Once my father was in New York City walking through a bustling subway station during the morning commute. It was a sea of business attire and cortisol, moving frantically like a run of salmon swims upstream to spawn. A man stood on the edge of the flow, ranting and raving.
“This is it, people! This is your life!” he preached to the businessmen, stock brokers, secretaries flooding past him.
New Yorkers are used to this sort of thing. This guy’s presence didn’t even register. But my father thought to do something which apparently no one else did: He stopped and actually listened to what the guy had to say.

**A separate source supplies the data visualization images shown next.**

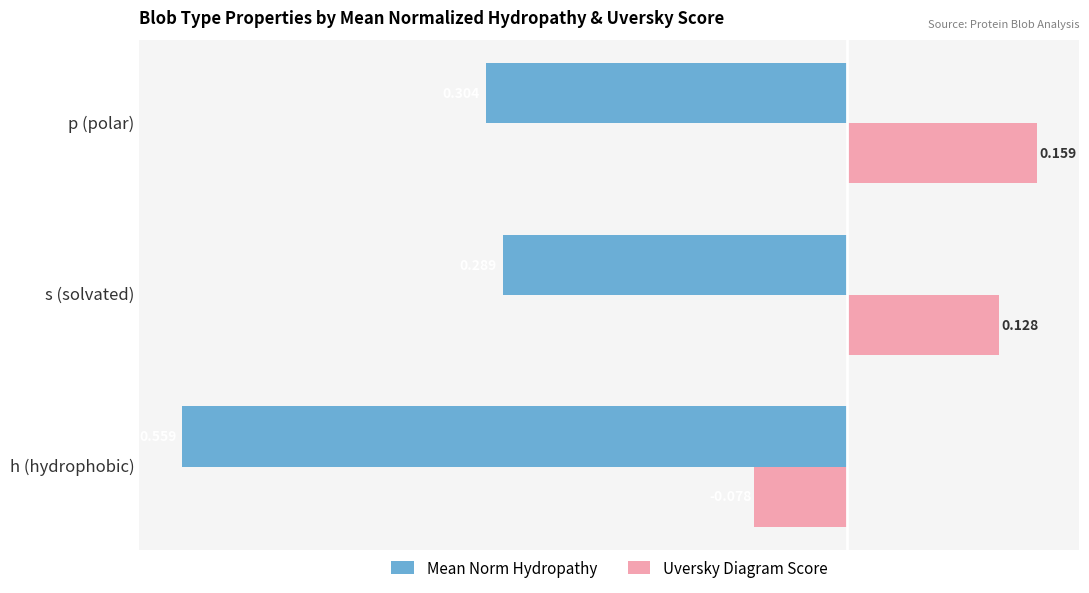

Rank the categories by Uversky Diagram Score value from highest to lowest.

p (polar), s (solvated), h (hydrophobic)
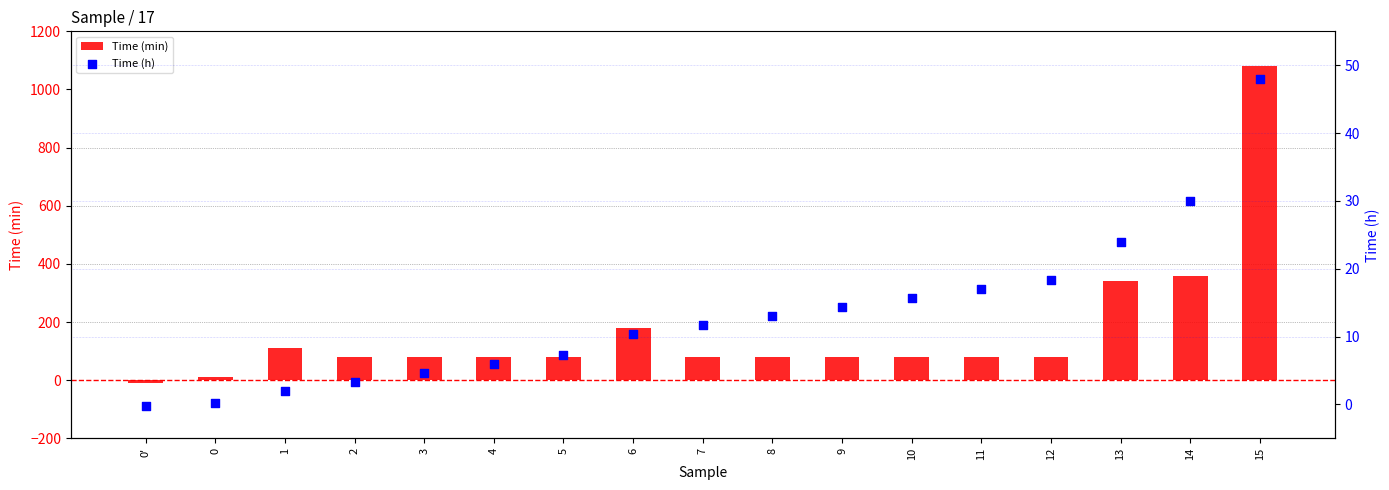

At which category is the sum across all series the highest?

15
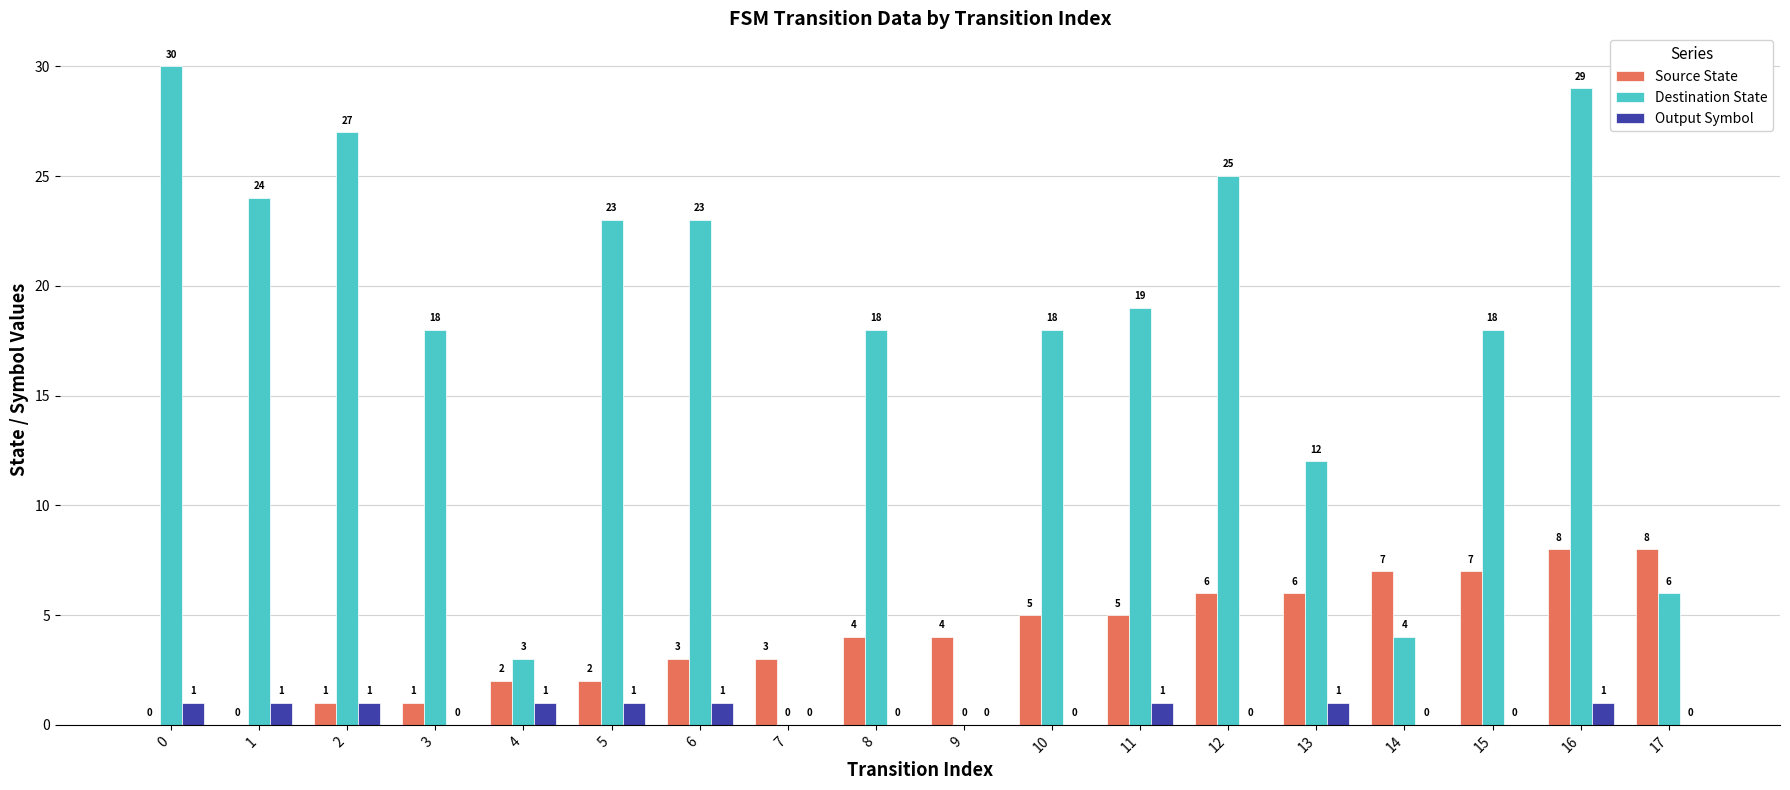

Reading left to right, transcribe all the data shown in this chart.

Source State: 0	0	1	1	2	2	3	3	4	4	5	5	6	6	7	7	8	8
Destination State: 30	24	27	18	3	23	23	0	18	0	18	19	25	12	4	18	29	6
Output Symbol: 1	1	1	0	1	1	1	0	0	0	0	1	0	1	0	0	1	0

“This is actually happening, people. Right now, you are living your life! You have arrived. Hello! This is not a dress rehearsal… This is the real deal!”
My father stood there for a while, just staring at this guy. He was making some excellent points, after all. And the man continued delivering his subway sermon, desperate to communicate the seemingly obvious news which apparently no one had bothered to read. The guy must have been wondering: How can I say this any clearer? Why is everyone going about their life as if everything is so completely normal?
I suppose that whatever genetic mutation caused my father to depart from the herd and be able to hear sanity, wisdom even, spewing from the mouth of this wild-eyed, subway-station orator must have been passed down to me because, even as a little kid, I was wrestling with these very same questions. And I hadn’t even been to Manhattan yet.